**WHAT YOU NEED TO DO:**
**a.** Reproduce the part of the coffea schema excerpt from "All of this" to "super().__init__(base_form)" word for word.
**b.** In the coffea schema excerpt, what must be imported in order to add the `Electron` collection?
**c.** Carry the coffea schema excerpt further, picking up after its final sentence.

*** Opening EXCERPT TO READ ***

All of this is to be implemented in the `Schema._build_collections` method. 

For example, let's add the `Electron` collection to our schema. To do this we also need to import `zip_forms`.

In [4]:
#from coffea.nanoevents.schemas import zip_forms
from coffea.nanoevents.schemas.base import zip_forms #depends on the version of coffea that you are using
class MySchema(BaseSchema):
    """
    my schema
    """
    def __init__(self, base_form):
        super().__init__(base_form)
        self._form["contents"] = self._build_collections(self._form["contents"])

    def _build_collections(self, branch_forms):
        output = {}
        output["Electron"] = zip_forms(
            {
                "pt" : branch_forms["Electron_pt"],
                "eta" : branch_forms ["Electron_eta"] , 
                "phi": branch_forms["Electron_phi"],
                "mass": branch_forms["Electron_mass"],
                #"xx": branch_forms["Electron_xx"],
            },
            "Electron",
        )
        return output

    @property
    def behavior(self):
        """
        Behaviors necessary to implement this schema
        """
        behavior = {}
        return behavior

Now we successfully created a schema with one collection `Electron`. It will be able to recognize branchs with name `Electron_pt, Electron_eta, Electron_phi, Electron_mass`.

*** Closing EXCERPT TO READ ***
*** Opening INFORMATION ***

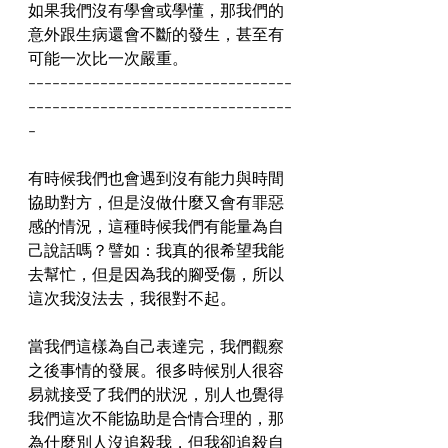
如果我們沒有學會或學懂，那我們的
意外跟生病還會不斷的發生，甚至有
可能一次比一次嚴重。
---------------------------------
---------------------------------
-
有時候我們也會遇到沒有能力與時間
協助對方，但是沒做什麼又會有罪惡
感的情況，這種時候我們有能量為自
己說話嗎？譬如：我真的很希望我能
去幫忙，但是因為我的腳受傷，所以
這次我沒法去，我很對不起。
當我們這樣為自己表達完，我們觀察
之後事情的發展。很多時候別人很容
易就接受了我們的狀況，別人也覺得
我們這次不能協助是合情合理的，那
為什麼別人沒追殺我，但我卻追殺自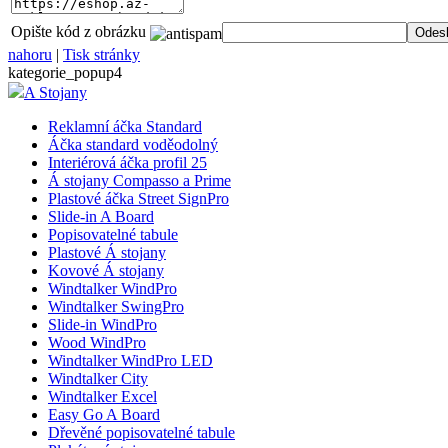
Opište kód z obrázku
nahoru
|
Tisk stránky
kategorie_popup4
A Stojany
Reklamní áčka Standard
Áčka standard voděodolný
Interiérová áčka profil 25
Á stojany Compasso a Prime
Plastové áčka Street SignPro
Slide-in A Board
Popisovatelné tabule
Plastové Á stojany
Kovové Á stojany
Windtalker WindPro
Windtalker SwingPro
Slide-in WindPro
Wood WindPro
Windtalker WindPro LED
Windtalker City
Windtalker Excel
Easy Go A Board
Dřevěné popisovatelné tabule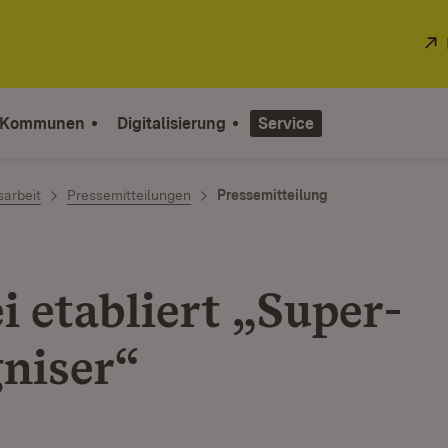
 Kommunen
Digitalisierung
Service
sarbeit
Pressemitteilungen
Pressemitteilung
i etabliert „Super-
niser“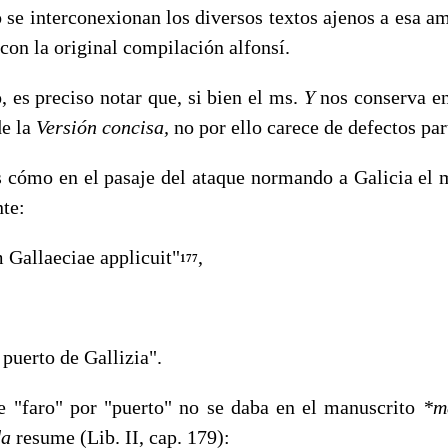
 se interconexionan los diversos textos ajenos a esa am
con la original compilación alfonsí.
s preciso notar que, si bien el ms.
Y
nos conserva en
de la
Versión concisa,
no por ello carece de defectos par
mo en el pasaje del ataque normando a Galicia el 
nte:
allaeciae applicuit"
,
177
uerto de Gallizia".
e "faro" por "puerto" no se daba en el manuscrito
*m
da
resume (Lib. II, cap. 179):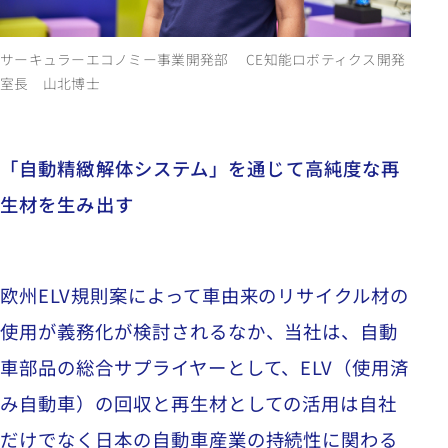
サーキュラーエコノミー事業開発部 CE知能ロボティクス開発
室長 山北博士
「自動精緻解体システム」を通じて高純度な再
生材を生み出す
欧州ELV規則案によって車由来のリサイクル材の
使用が義務化が検討されるなか、当社は、自動
車部品の総合サプライヤーとして、ELV（使用済
み自動車）の回収と再生材としての活用は自社
だけでなく日本の自動車産業の持続性に関わる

*** Closing INFORMATION ***

**RESULTS FOR EACH TASK:**
**a.**
All of this is to be implemented in the `Schema._build_collections` method. 

For example, let's add the `Electron` collection to our schema. To do this we also need to import `zip_forms`.

In [4]:
#from coffea.nanoevents.schemas import zip_forms
from coffea.nanoevents.schemas.base import zip_forms #depends on the version of coffea that you are using
class MySchema(BaseSchema):
    """
    my schema
    """
    def __init__(self, base_form):
        super().__init__(base_form)

**b.** `zip_forms`

**c.**
Try to call the `events` again.

In [5]:
events = NanoEventsFactory.from_root(
           fname, 
           schemaclass=MySchema
         ).events()
print(events.fields)
print(events.Electron.fields)

['Electron']
['pt', 'eta', 'phi', 'mass']


We can use the mask and do selection on the whole collection at once now:

In [6]:
mask = (events.Electron.pt>3) & (events.Electron.pt<60)
good_elec = events.Electron[mask]
print(good_elec.pt)
print(good_elec.eta)

[[], [29.6], [51.7], [10.7, 8.6], [], [9.91, ... [], [15.6], [], [7.68], [], []]
[[], [1.83], [-0.904], [-2.19, 1.65], [], ... [], [-0.0595], [], [0.381], [], []]


However, if you require some branchs that your root file doesn't contain, errors will be returned.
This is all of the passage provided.